To find the minimum value of the function \( y = |2x + 1| + 2|x - 2| \), we will analyze the function by considering the points where the expressions inside the absolute values change sign. ### Step 1: Identify critical points The expressions inside the absolute values are \( 2x + 1 \) and \( x - 2 \).

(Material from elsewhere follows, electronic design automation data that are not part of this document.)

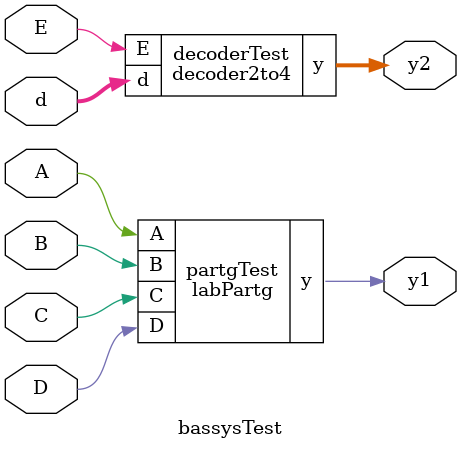
<source format=sv>
`timescale 1ns/1ps
module decoder1to2 (input logic d, E, output logic y0, y1);

    always @(d, E) 
        begin
           y0<=d&E; 
           y1<=~d&E;    
        end

endmodule

//And a testbench for it.
`timescale 1ns/1ps
module testDecoder1to2();
    logic d, E;
    logic y0,y1;

    decoder1to2 uut(d, E, y0, y1);
    initial begin
        E=0; d=0; #10;
        d=1; #10;
        E=1; d=0; #10;
        d=1; #10;
    end

endmodule

//c) Structural SystemVerilog module for a 2-to-4 decoder (including enable signal) 
//using three 1-to-2 decoders. 
`timescale 1ns/1ps
module decoder2to4 (input logic [1:0] d, input logic E, output logic [3:0] y);

    logic [1:0] second;
    
    decoder1to2 decoder0(d[0], E, second[0], second[1]); 
    decoder1to2 decoder1(d[1], second[0], y[0], y[1]); 
    decoder1to2 decoder2(d[1], second[1], y[2], y[3]);
             
endmodule

//And a testbench for it.
`timescale 1ns/1ps
module testDecoder2to4();

    logic [1:0] d;
    logic E;
    logic [3:0] y;

    decoder2to4 uut(d, E, y);
    initial begin
        E=0; d[0]=0; d[1]=0; #10;
        d[0]=1; d[1]=0; #10;
        d[0]=0; d[1]=1; #10;
        d[0]=1; d[1]=1; #10;
        E=1; d[0]=0; d[1]=0; #10;
        d[0]=1; d[1]=0; #10;
        d[0]=0; d[1]=1; #10;
        d[0]=1; d[1]=1; #10;
    end

endmodule

//d) Behavioral SystemVerilog module for a 2-to-1 multiplexer.
`timescale 1ns/1ps
module mux2 (input logic d0, d1, s, output logic y);

    always@(d0, d1, s)
        begin
            if(s==0) y<=d0;
            else y<=d1;
        end

endmodule

//e) Structural SystemVerilog module for a 4-to-1 multiplexer using three 2-to-1 
//multiplexers. 
`timescale 1ns/1ps
module mux4 (input d0,d1,d2,d3,s0,s1,output logic y );

    logic second0, second1;
    mux2 mux2_1(d0, d1, s0, second0);
    mux2 mux2_2(d2, d3, s0, second1);
    mux2 mux2_3(second0, second1, s1, y);

endmodule

//And a testbench for it.
`timescale 1ns/1ps
module testMux4();

    logic d0, d1, d2,d3,s0,s1;
    logic y;

    mux4 uut(d0, d1, d2,d3,s0,s1,y);
    initial begin
        d0=0; d1=0;d2=0;d3=0;
        s0=0; s1=0; d0=1; #10; d0=0;
        s0=1; d1=1; #10; d1=0;
        s1=1; s0=0; d2=1; #10; d2=0;
        s0=1; d3=1; #10; 
    end

endmodule

//f) Structural System Verilog module of 8-to-1 MUX by using two
//4-to-1 MUX modules, two AND gates, an INVERTER, and an OR gate.
`timescale 1ns/1ps
module mux8 (input logic d0,d1,d2,d3,d4,d5,d6,d7,s0,s1,s2,output logic y);

    logic first, second, w1, w2, s2inv;

    mux4 mux4_1( d0,d1,d2,d3,s0,s1, first);
    mux4 mux4_2(d4,d5,d6,d7,s0,s1 , second);
    not inv0(s2inv,s2);
    and and0(w1, s2inv, first);
    and and1(w2, s2, second);
    or or0(y, w1, w2);

endmodule

//And a testbench for it.
`timescale 1ns/1ps
module testMux8();

    logic d0,d1,d2,d3,d4,d5,d6,d7,s0,s1,s2;
    logic y;

    mux8 uut(d0,d1,d2,d3,d4,d5,d6,d7,s0,s1,s2, y);
    initial begin
        d0=0;d1=0;d2=0;d3=0;d4=0;d5=0;d6=0;d7=0;
        s0=0;s1=0;s2=0; d0=1; #10; d0=0;
        s0=1; d1=1; #10; d1=0;
        s1=1; s0=0; d2=1; #10; d2=0;
        s0=1; d3=1; #10; d3=0;
        s2=1; s0=0; s1=0; d4=1; #10; d4=0;
        s2=1; s0=1; s1=0; d5=1; #10; d5=0;
        s2=1; s0=0; s1=1; d6=1; #10; d6=0;
        s2=1; s0=1; s1=1; d7=1; #10; d7=0;

    end

endmodule

//g) SystemVerilog module for the function F, using only one 8-to1 multiplexer 
//and an INVERTER (if you wish).
module labPartg(input logic A, B, C, D, output logic y);

    logic k;
    
    not not0(k,C);
    mux8 mux8Test(C,C,C,C,k,k,k,k,B,D,A,y);

endmodule

module testPsrtg();

    logic A, B, C, D;
    logic y;
    
    labPartg uut (A, B, C, D, y);
    initial begin
        A=0;B=0;C=0;D=0; #10;
       for(int i = 1;i<16;i=i+1)begin
       {A, B, C, D} = i;
       #10;
       end
      end

endmodule


module bassysTest(input logic A, B, C, D, E, input logic [1:0] d, output logic y1, output logic [3:0] y2);

    decoder2to4 decoderTest(d, E, y2);
    labPartg partgTest(A, B, C, D, y1);
    
 endmodule
</source>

We need to find when these expressions equal zero: - For \( 2x + 1 = 0 \): \[ 2x = -1 \implies x = -\frac{1}{2} \] - For \( x - 2 = 0 \): \[ x = 2 \] Thus, the critical points are \( x = -\frac{1}{2} \) and \( x = 2 \). ### Step 2: Analyze intervals We will analyze the function in the following intervals: 1. \( (-\infty, -\frac{1}{2}) \) 2. \( [-\frac{1}{2}, 2] \) 3. \( (2, \infty) \) ### Step 3: Evaluate the function in each interval **Interval 1: \( x < -\frac{1}{2} \)** - Here, both expressions are negative: \[ y = -(2x + 1) + 2(-x + 2) = -2x - 1 - 2x + 4 = -4x + 3 \] **Interval 2: \( -\frac{1}{2} \leq x \leq 2 \)** - In this interval, \( 2x + 1 \) is non-negative and \( x - 2 \) is negative: \[ y = (2x + 1) + 2(-x + 2) = 2x + 1 - 2x + 4 = 5 \] **Interval 3: \( x > 2 \)** - Here, both expressions are positive: \[ y = (2x + 1) + 2(x - 2) = 2x + 1 + 2x - 4 = 4x - 3 \] ### Step 4: Find minimum values at critical points Now we will evaluate the function at the critical points: - At \( x = -\frac{1}{2} \): \[ y = |2(-\frac{1}{2}) + 1| + 2|-\frac{1}{2} - 2| = |0| + 2|-\frac{5}{2}| = 0 + 5 = 5 \] - At \( x = 2 \): \[ y = |2(2) + 1| + 2|2 - 2| = |5| + 2|0| = 5 + 0 = 5 \] ### Step 5: Determine the minimum value From our evaluations: - In the interval \( (-\infty, -\frac{1}{2}) \), \( y = -4x + 3 \) approaches infinity as \( x \) approaches \(-\infty\). - In the interval \( [-\frac{1}{2}, 2] \), \( y = 5 \). - In the interval \( (2, \infty) \), \( y = 4x - 3 \) also approaches infinity as \( x \) approaches \(\infty\). Thus, the minimum value of \( y \) occurs at both critical points \( x = -\frac{1}{2} \) and \( x = 2 \), and the minimum value is: \[ \boxed{5} \]